* Consegne
1 > Secondo l'articolo sui future americani, sopra quale quota prosegue stabilmente l'indice Nikkei?
2 > Modifica la parte dell'articolo sui future americani che si apre con le parole contenenti "A poco e’ servita" e si chiude con "tutt’altro che scontata.", sostituendo "dollaro" con "yen".

* Brano citato
————————
FUTURE IN ROSSO IN ATTESA DEI BENI DUREVOLI

26 Agosto 2003, di Redazione Wall Street Italia

A due ore dall’inizio delle contrattazioni, i future sugli indici americani sono in territorio negativo.

A poco e’ servita la chiusura positiva di Tokio dove l’indice Nikkei prosegue stabilmente sopra quota 10.000 punti.

Il tono negativo dei contratti sugli indici USA prosegue insieme al rafforzamento del dollaro. Sotto 1.10 contro l’euro, i trader ritengono di non voler rischiare perdite sul fronte dei cambi per una performance sull’equity tutt’altro che scontata.

Questa impostazione potrebbe cambiare se, come molti prevedono, il livello di 1.08 si dimostrera’ effettivamente valido per fermare l’apprezzamento del biglietto verde.
————————
* Estratti dei dati

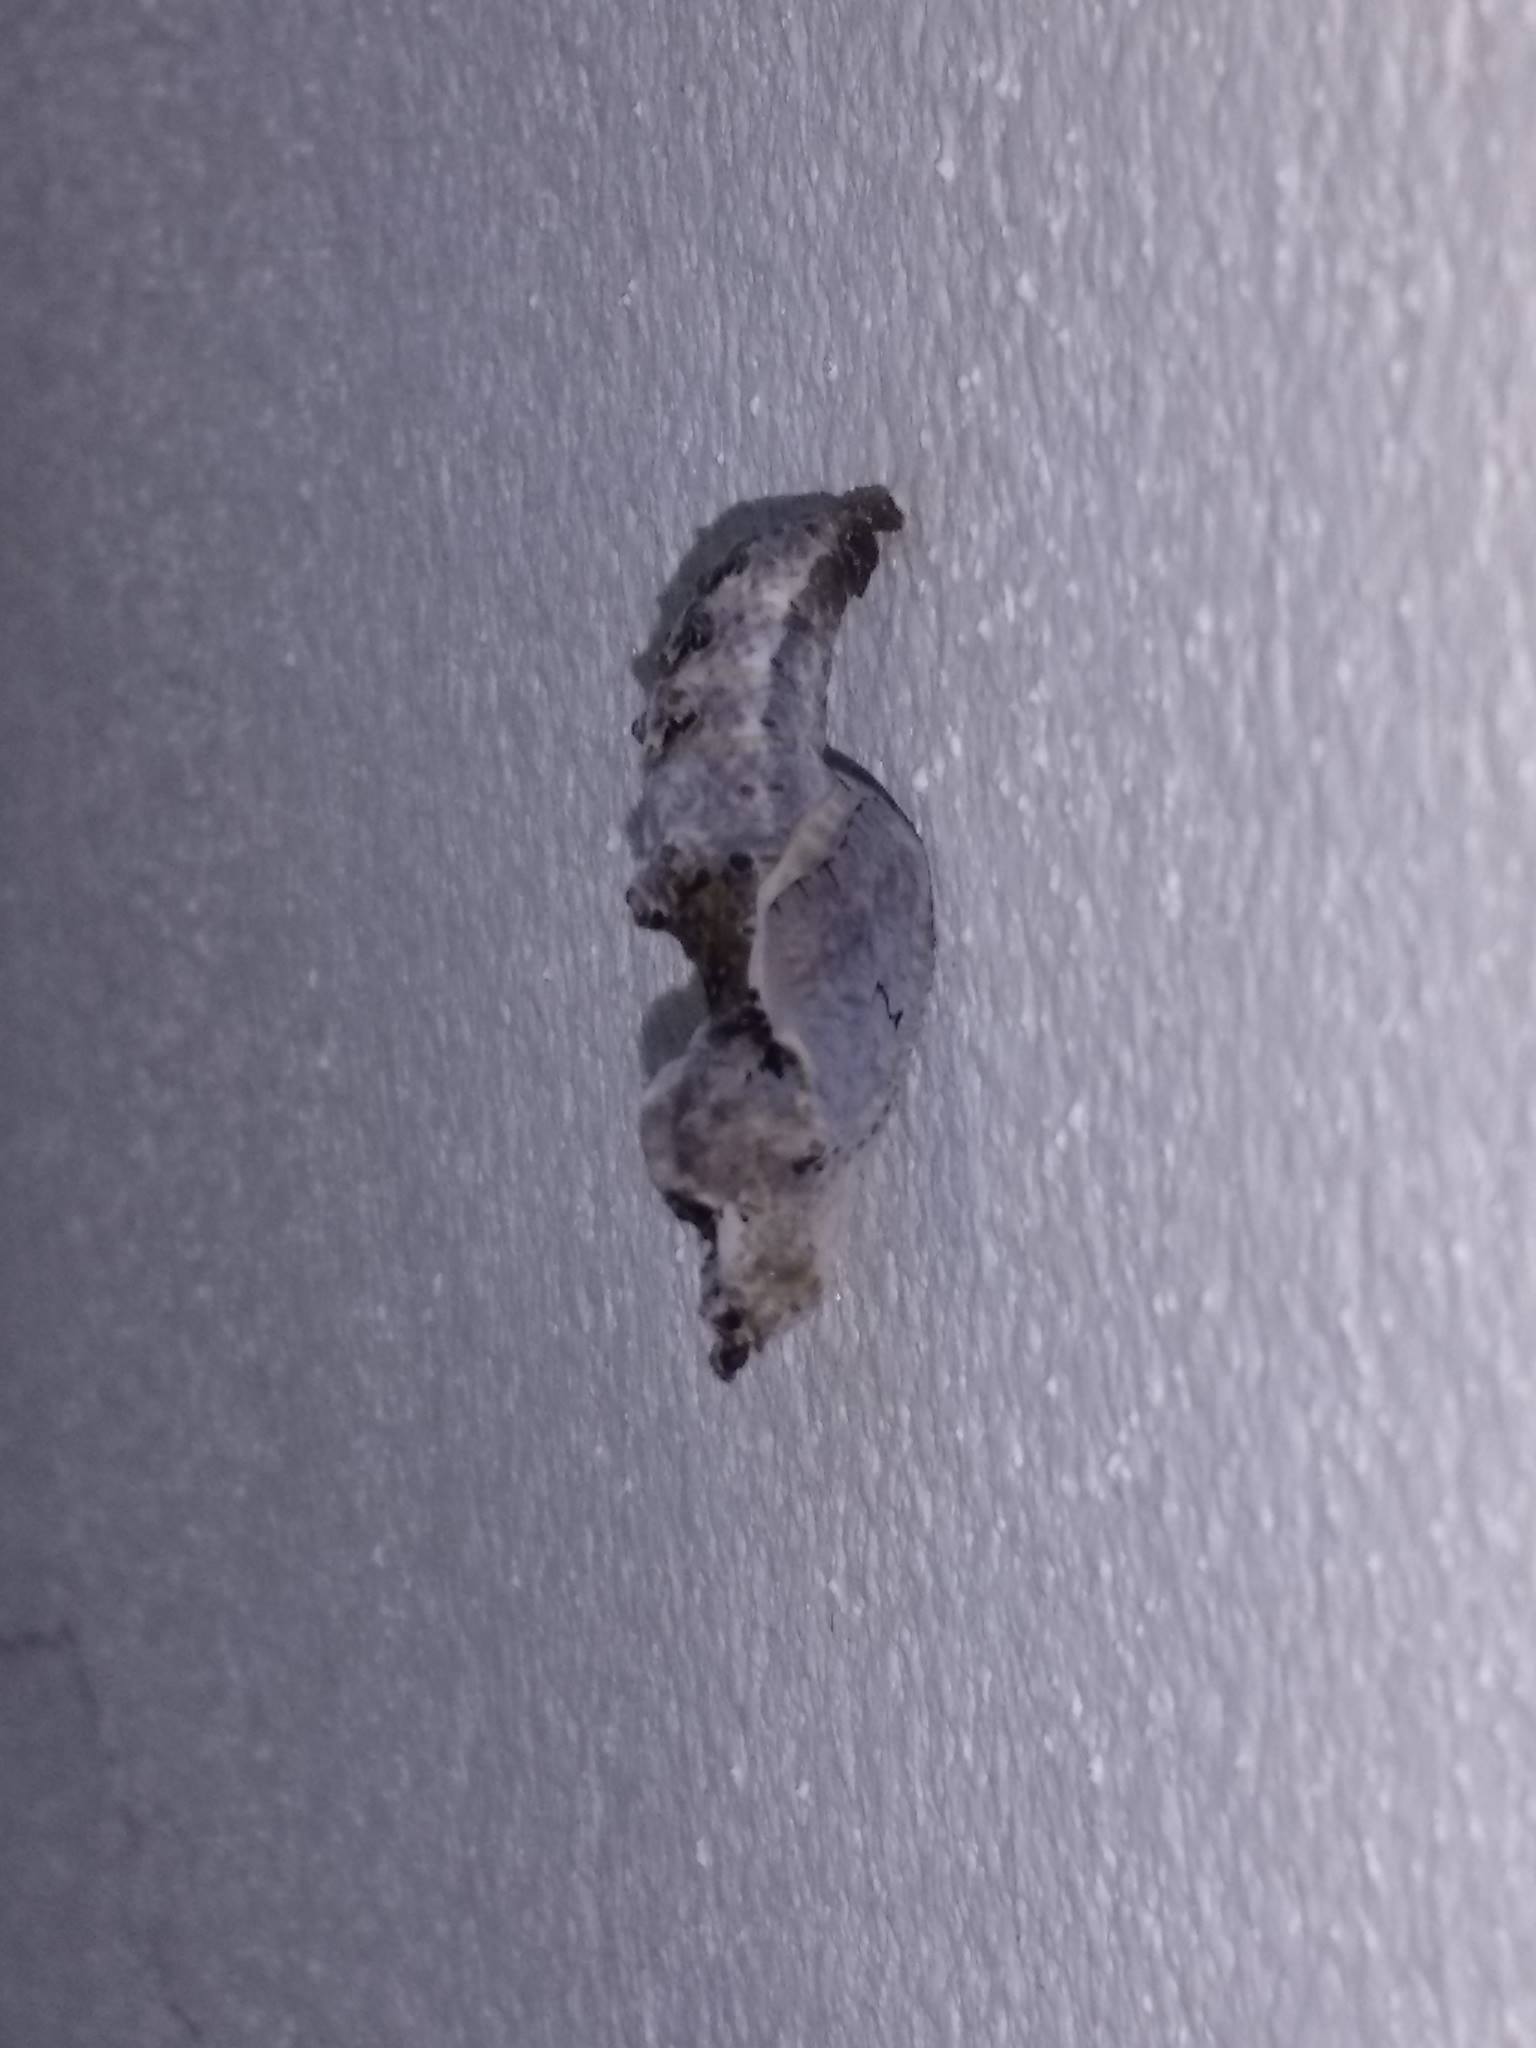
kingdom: Animalia
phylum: Arthropoda
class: Insecta
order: Lepidoptera
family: Nymphalidae
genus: Dione
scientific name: Dione vanillae
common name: Gulf fritillary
————————
* Risultati
1 > Sopra quota 10.000 punti.

2 >
A poco e’ servita la chiusura positiva di Tokio dove l’indice Nikkei prosegue stabilmente sopra quota 10.000 punti.

Il tono negativo dei contratti sugli indici USA prosegue insieme al rafforzamento del yen. Sotto 1.10 contro l’euro, i trader ritengono di non voler rischiare perdite sul fronte dei cambi per una performance sull’equity tutt’altro che scontata.